Write down any three difference between data acquisition and data exploration.
Answers
Answer:
Data acquisition: Getting the data either from a primary source (i.e. collecting the data yourself e.g. by tracking custom events in your app, conducting a survey or by running an experiment) or from a secondary source (e.g. purchasing a data set from Bloomberg or downloading it from Kaggle etc.).
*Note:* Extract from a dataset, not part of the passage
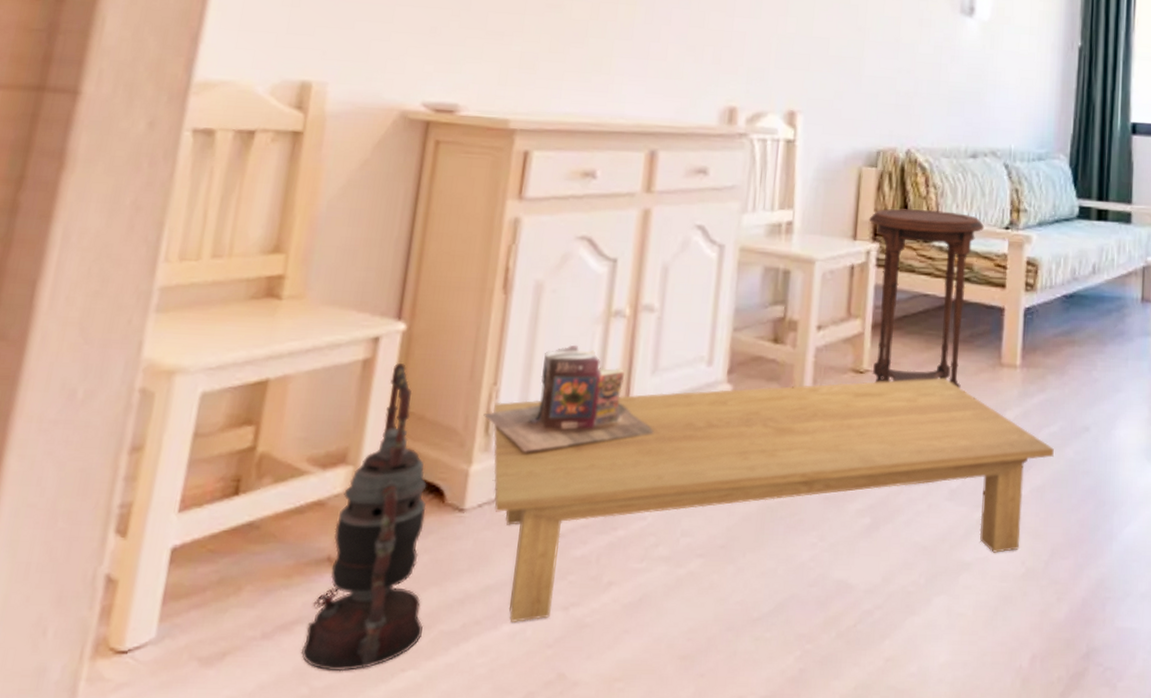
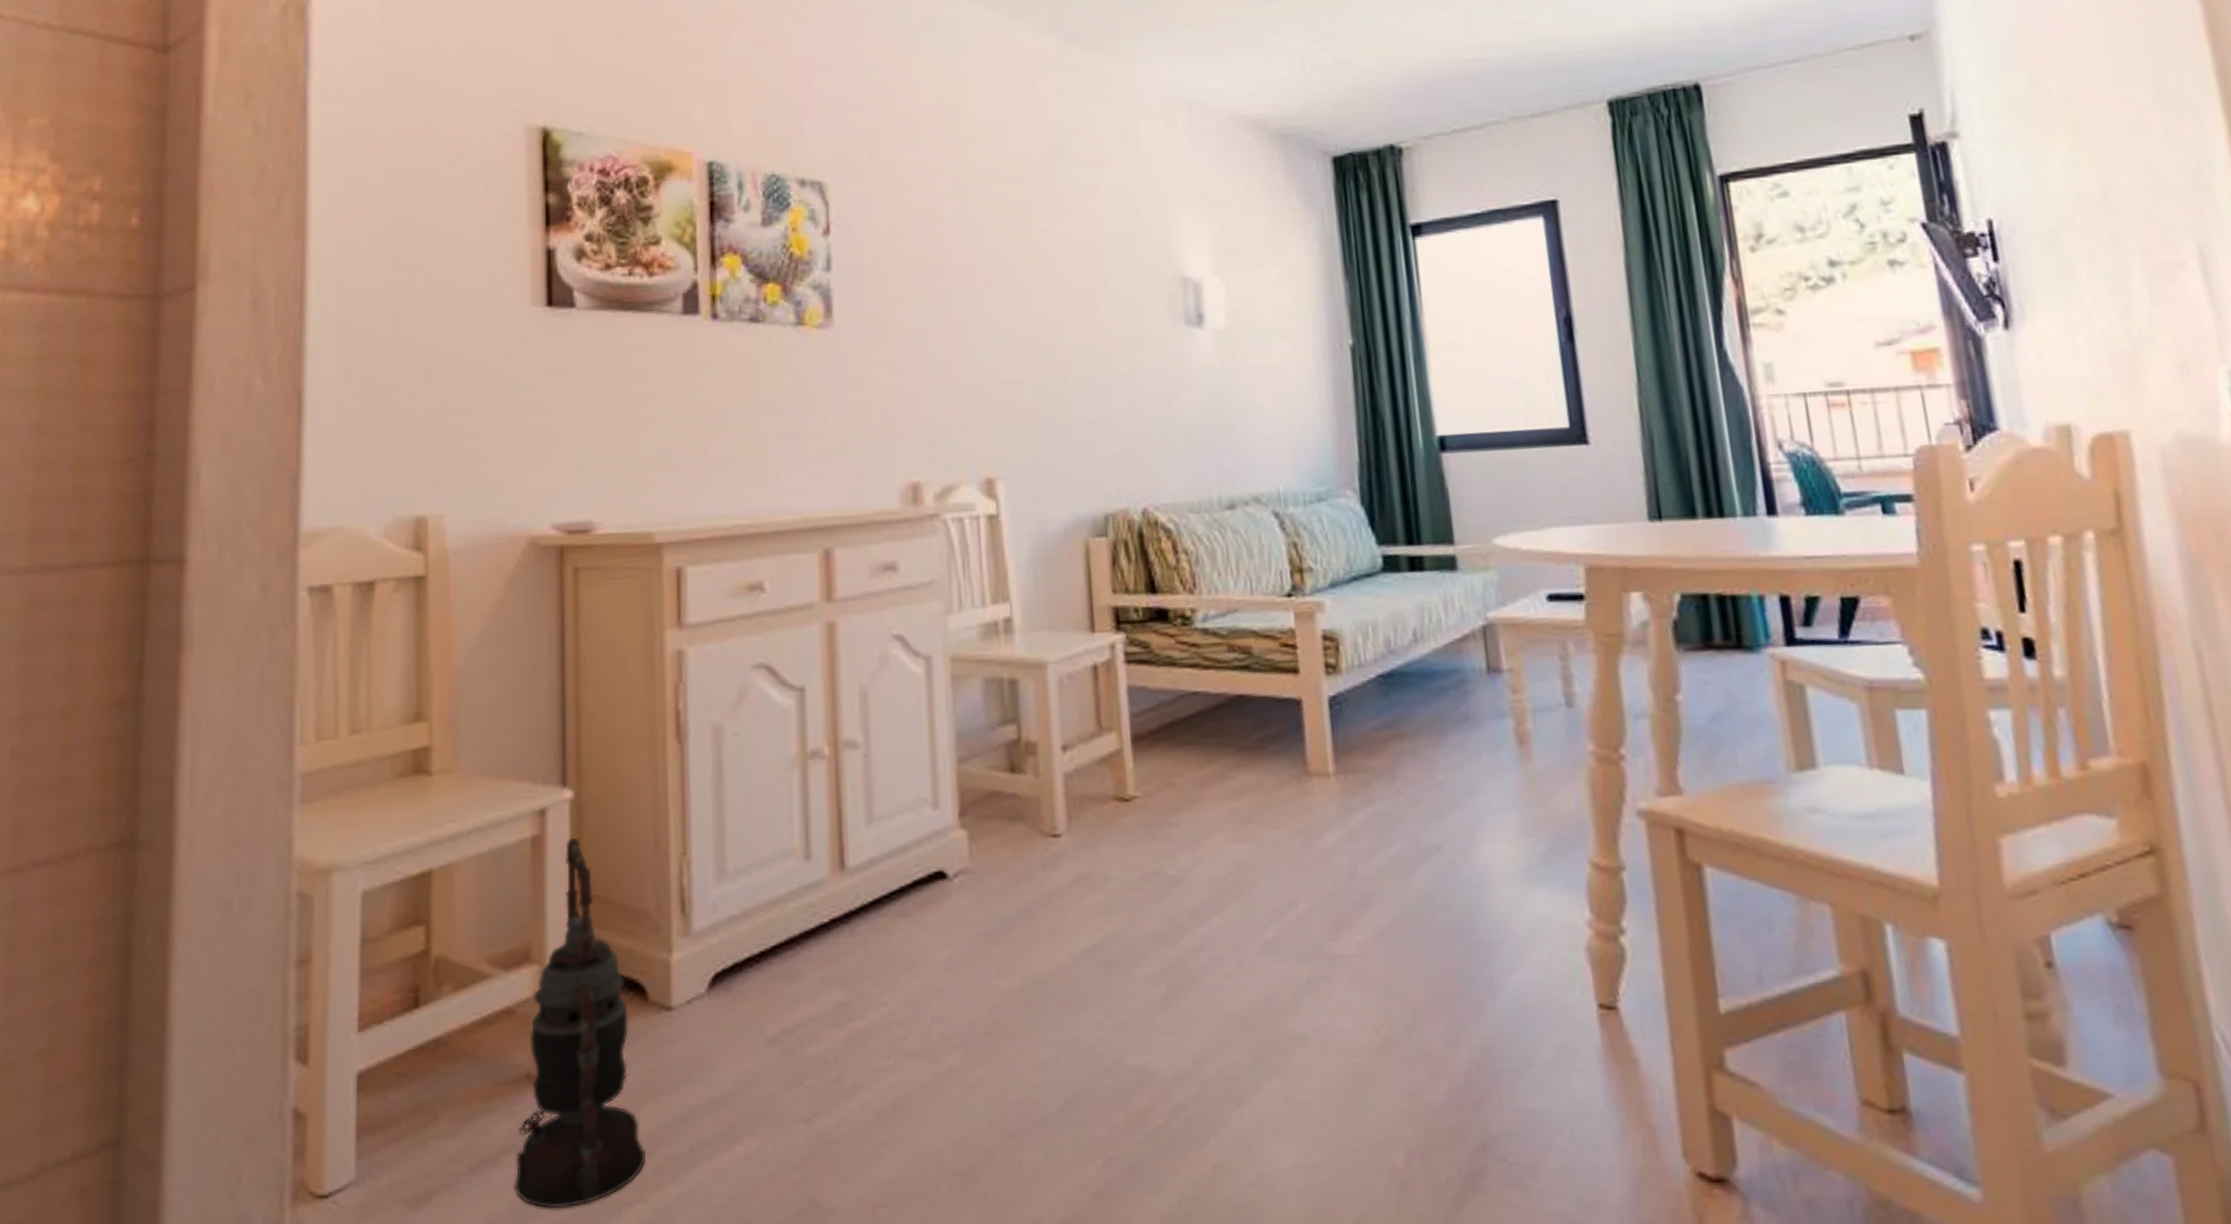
books: present [483,345,656,452] -> none [677,797,883,933]
coffee table: present [493,378,1054,622] -> none [687,797,1397,1141]
side table: present [869,208,985,388] -> none [1107,582,1260,812]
Data cleaning: Subset of data preparation. First, removing any issues related to data type (e.g. casting data to the correct data type, remove leading & trailing spaces, checking for unwanted truncations, encoding issues, etc.). Second, detecting and removing duplicates (that might be fuzzy, i.e. not exactly identical) and finding potential inconsistent values. Inconsistencies can be found by defining and applying business rules, e.g. shipping_weight is in range (0.1, 5) or by applying outlier detection methods ( statistical or machine learning approaches) - here is a blog post with a simple explanation on outlier detection.
Data preparation: Includes data cleaning and data integration. Data integration means to combine different data sets, potentially coming from different sources. Challenges here are to find keys for the combination of data sets (i.e. attributes that can be used to match the records). Another challenge might be that those keys could slightly differ in different sources if you do not have a unique ID (e.g. if you match via FirstName+LastName, one table could include a second first name while the other doesn’t). Here is a blog post explaining how to perform data preparation in Excel. For statistical analysis, I would add the process of generating and encoding variables to that definition of data preparation.
Answer:
Data Acquisition:
As the term clearly mentions, this stage is about acquiring data for the project. Let us first understand what is Data. Data can be a piece of information or facts and statistics collected together for reference or analysis. Whenever we want an AI project to be able to predict an output, we need to train it first using data. For example, If you want to make an Artificially Intelligent system which can predict the salary of any employee based on his previous salaries, you would feed the data of his previous salaries into the
machine. This is the data with which the machine can be trained. Now, once it is ready, it will predict his next salary efficiently. The previous salary data here is known as Training Data while the next salary prediction data set is known as the Testing Data.
Data Exploration:
While acquiring data, you must have noticed that the data is a complex entity – it is full of numbers and if anyone wants to make some sense out of it, they have to work some patterns out of it. For example, if you go to the library and pick up a random book, you first try to go through its content quickly by turning pages and by reading the description before borrowing it for yourself, because it helps you in understanding if the book is appropriate to your needs and interests or not.
Thus, to analyse the data, you need to visualise it in some user-friendly format so that you can:
● Quickly get a sense of the trends, relationships and patterns contained within the data.
● Define strategy for which model to use at a later stage.
● Communicate the same to others effectively. To visualise data, we can use various types of visual representations.